===== Selection
While rakshasas are forced to admit that the gods have powers greater than their own, most rakshasas scoff at the concept of divinity as a whole. The gods are among the most powerful beings in existence, to be sure, but too many examples of powerful, ambitious, or merely lucky mortals attaining divinity exist for rakshasas to pay religious homage to such creatures. Rakshasas see their own transitions from mortals to otherworldly beings as marks of their own fathomless potential and their initial steps on the path to godhood. Thus, as a race, rakshasas deny the worship of deities, although they welcome alliances with the servants of such peerlessly potent beings when it serves their purposes.

The skin of a rakshasa is remarkably resistant to physical damage, able to ignore or greatly reduce most weapon attacks. Holy weapons capable of piercing this skin, however, can reach a rakshasa's vitals and do significant damage. As a result, in lands where their kind are well known, rakshasas take great pains to disguise themselves with magic when they are among enemies.
==========
● **Short exercise A**:
According to the rakshasa passage, why do rakshasas use magic to disguise themselves among enemies? Please answer in one to three sentences.
The rakshasa passage and the records come from unrelated sources.
===== Material for the task
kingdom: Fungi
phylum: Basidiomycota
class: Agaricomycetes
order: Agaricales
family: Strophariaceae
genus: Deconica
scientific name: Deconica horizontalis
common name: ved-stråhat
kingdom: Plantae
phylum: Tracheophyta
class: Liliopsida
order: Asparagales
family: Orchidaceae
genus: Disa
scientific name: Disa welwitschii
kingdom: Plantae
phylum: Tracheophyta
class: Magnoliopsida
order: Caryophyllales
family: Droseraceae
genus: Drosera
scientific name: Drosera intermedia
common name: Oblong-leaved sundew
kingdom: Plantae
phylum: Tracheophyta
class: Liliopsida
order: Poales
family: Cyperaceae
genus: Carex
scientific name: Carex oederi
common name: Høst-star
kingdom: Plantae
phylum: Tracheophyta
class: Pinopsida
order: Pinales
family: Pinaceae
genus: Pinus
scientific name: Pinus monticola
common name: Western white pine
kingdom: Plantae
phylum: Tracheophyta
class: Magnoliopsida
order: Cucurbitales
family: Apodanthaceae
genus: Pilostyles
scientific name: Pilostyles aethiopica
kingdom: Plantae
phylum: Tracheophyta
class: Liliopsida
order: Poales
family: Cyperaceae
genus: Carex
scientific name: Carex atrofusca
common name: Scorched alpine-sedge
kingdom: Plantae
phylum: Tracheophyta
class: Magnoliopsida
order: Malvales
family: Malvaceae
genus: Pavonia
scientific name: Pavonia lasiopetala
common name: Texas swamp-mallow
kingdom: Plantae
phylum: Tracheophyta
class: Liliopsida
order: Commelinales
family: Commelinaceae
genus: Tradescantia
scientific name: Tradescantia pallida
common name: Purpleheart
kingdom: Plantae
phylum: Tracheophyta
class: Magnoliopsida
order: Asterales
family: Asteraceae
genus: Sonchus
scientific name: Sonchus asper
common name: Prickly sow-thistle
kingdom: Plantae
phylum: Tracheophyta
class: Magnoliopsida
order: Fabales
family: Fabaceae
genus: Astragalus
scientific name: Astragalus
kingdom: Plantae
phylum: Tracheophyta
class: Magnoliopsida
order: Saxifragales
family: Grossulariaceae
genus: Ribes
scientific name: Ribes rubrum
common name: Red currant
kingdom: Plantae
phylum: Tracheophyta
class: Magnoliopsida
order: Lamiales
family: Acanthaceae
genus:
==========
● **Short exercise B**:
Report each line of the records that contains the string "Carex".

● **Full answer A**:
A rakshasa's skin shrugs off or greatly reduces most weapon attacks, but holy weapons can pierce it and reach the creature's vitals, doing significant damage. For that reason, in lands where their kind are well known, rakshasas hide themselves with magic when enemies are near.

● **Full answer B**:
genus: Carex
scientific name: Carex oederi
genus: Carex
scientific name: Carex atrofusca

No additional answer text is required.